Film Review: Jojo Rabbit

War films have a (c)harm of their own. New Zealander Taika Waititi’s screenplay, based on Christine Leunens’s 2004 novel ‘Caging Skies’, has an earthy kind of appeal to it. Amidst the destruction of war and comedic elements are layers of tenderness and the human touch, fringed by a 10-year-old’s understanding of what constitutes a Nazi and a Jew.

The film opens to the German lyrics of the Beatles’ ‘I Wanna Hold Your Hand’. WWll is in its culmination stage, and Johannes (Jojo) Betzler – played by 12-year-old Roman Griffin Davis – a diehard Hitler fanatic (that’s what he supposes himself to be), is shown attending a Nazi camp. His conscience doesn’t permit him to obey his camp commander’s orders to kill a rabbit – thereby earning him his nickname. His father is fighting the war somewhere in Italy and Rosie, his mother (Scarlett Johansson), a secret Resistance supporter, has hidden Elsa (Thomasin McKenzie), a teenaged Jewish girl in their home. Jojo’s discovery of the girl sets in motion a chain of events that includes lengthy discussions with her, effectively altering his perception of war, Nazism and Hitler in particular – the last-named appearing as an imaginary friend of Jojo (not unlike Gandhi materialising in front of Munnabhai).

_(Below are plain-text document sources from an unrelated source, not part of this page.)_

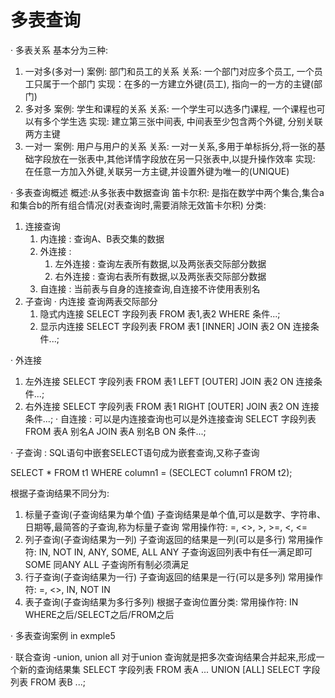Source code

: # 多表查询 #
· 多表关系
基本分为三种:
1. 一对多(多对一)
   案例: 部门和员工的关系
   关系: 一个部门对应多个员工, 一个员工只属于一个部门
   实现：在多的一方建立外键(员工), 指向一的一方的主键(部门)
2. 多对多
   案例: 学生和课程的关系
   关系: 一个学生可以选多门课程, 一个课程也可以有多个学生选
   实现: 建立第三张中间表, 中间表至少包含两个外键, 分别关联两方主键
3. 一对一
   案例: 用户与用户的关系
   关系: 一对一关系,多用于单标拆分,将一张的基础字段放在一张表中,其他详情字段放在另一只张表中,以提升操作效率
   实现: 在任意一方加入外键,关联另一方主键,并设置外键为唯一的(UNIQUE)

· 多表查询概述
概述:从多张表中数据查询
笛卡尔积: 是指在数学中两个集合,集合a和集合b的所有组合情况(对表查询时,需要消除无效笛卡尔积)
分类:
1. 连接查询
    1. 内连接 : 查询A、B表交集的数据
    2. 外连接 :
        1. 左外连接 : 查询左表所有数据,以及两张表交际部分数据
        2. 右外连接 : 查询右表所有数据,以及两张表交际部分数据
    3. 自连接 : 当前表与自身的连接查询,自连接不许使用表别名 
2. 子查询
· 内连接
查询两表交际部分
   1. 隐式内连接
        SELECT 字段列表 FROM 表1,表2 WHERE 条件...;
   2. 显示内连接
        SELECT 字段列表 FROM 表1 [INNER] JOIN 表2 ON 连接条件...;
        <!-- 通过on消除笛卡尔积部分 -->
<!-- 区别在表的连接形式和连接条件的表示形式 -->
· 外连接
   1. 左外连接
    SELECT 字段列表 FROM 表1 LEFT [OUTER] JOIN 表2 ON 连接条件...; 
    <!-- 相当于查询表1所有数据,以及两张表交际部分数据 -->
   2. 右外连接
    SELECT 字段列表 FROM 表1 RIGHT [OUTER] JOIN 表2 ON 连接条件...;
    <!-- 相当于查询表2所有数据,以及两张表交际部分数据 -->
· 自连接 : 可以是内连接查询也可以是外连接查询
    SELECT 字段列表 FROM 表A 别名A JOIN 表A 别名B ON 条件...;
    <!-- 注： 起别名 -->

· 子查询 : SQL语句中嵌套SELECT语句成为嵌套查询,又称子查询
<!-- 要起别名否则无法分清条件来自哪个表 -->
   SELECT * FROM t1 WHERE column1 = (SECLECT column1 FROM t2);
<!-- 子查询外部的语句可以是INSERT,UPDATE,DELETE,SELECT的任何一个 -->
根据子查询结果不同分为:
1. 标量子查询(子查询结果为单个值)
   子查询结果是单个值,可以是数字、字符串、日期等,最简答的子查询,称为标量子查询
   常用操作符: =, <>, >, >=, <, <=
2. 列子查询(子查询结果为一列)
   子查询返回的结果是一列(可以是多行)
   常用操作符: IN, NOT IN, ANY, SOME, ALL
   ANY 子查询返回列表中有任一满足即可
   SOME 同ANY
   ALL 子查询所有制必须满足
3. 行子查询(子查询结果为一行)
   子查询返回的结果是一行(可以是多列)
   常用操作符: =, <>, IN, NOT IN
4. 表子查询(子查询结果为多行多列)
根据子查询位置分类:
常用操作符: IN
    WHERE之后/SELECT之后/FROM之后
     
· 多表查询案例 in exmple5

· 联合查询 -union, union all
    对于union 查询就是把多次查询结果合并起来,形成一个新的查询结果集
SELECT 字段列表 FROM 表A ...
UNION [ALL]
SELECT 字段列表 FROM 表B ...;
<!-- 对于联合查询的多张表的列数必须保持一致, 字段类型也需要保持一致.
union all 会将全部数据直接合并到一起, union会对合并后数据去重 -->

Director Taika Waititi (Thor Ragnarok), who parodies Hitler, succeeds in making a feel-good satire. Roman Davis, in his feature debut, and his young friend Yorki (Archie Yates) have some of the best scenes in the film. Nominated for six Oscars, ‘Jojo Rabbit’ shifts gears in the final 15 minutes, though the result is not entirely convincing. Nevertheless, the idiosyncratic nature of the film and the Fuhrer’s parody may remind one of Chaplin’s ‘The Great Dictator’, eight decades ago. But then, Hitler was well and truly alive, and, we are told, he had enjoyed the parody!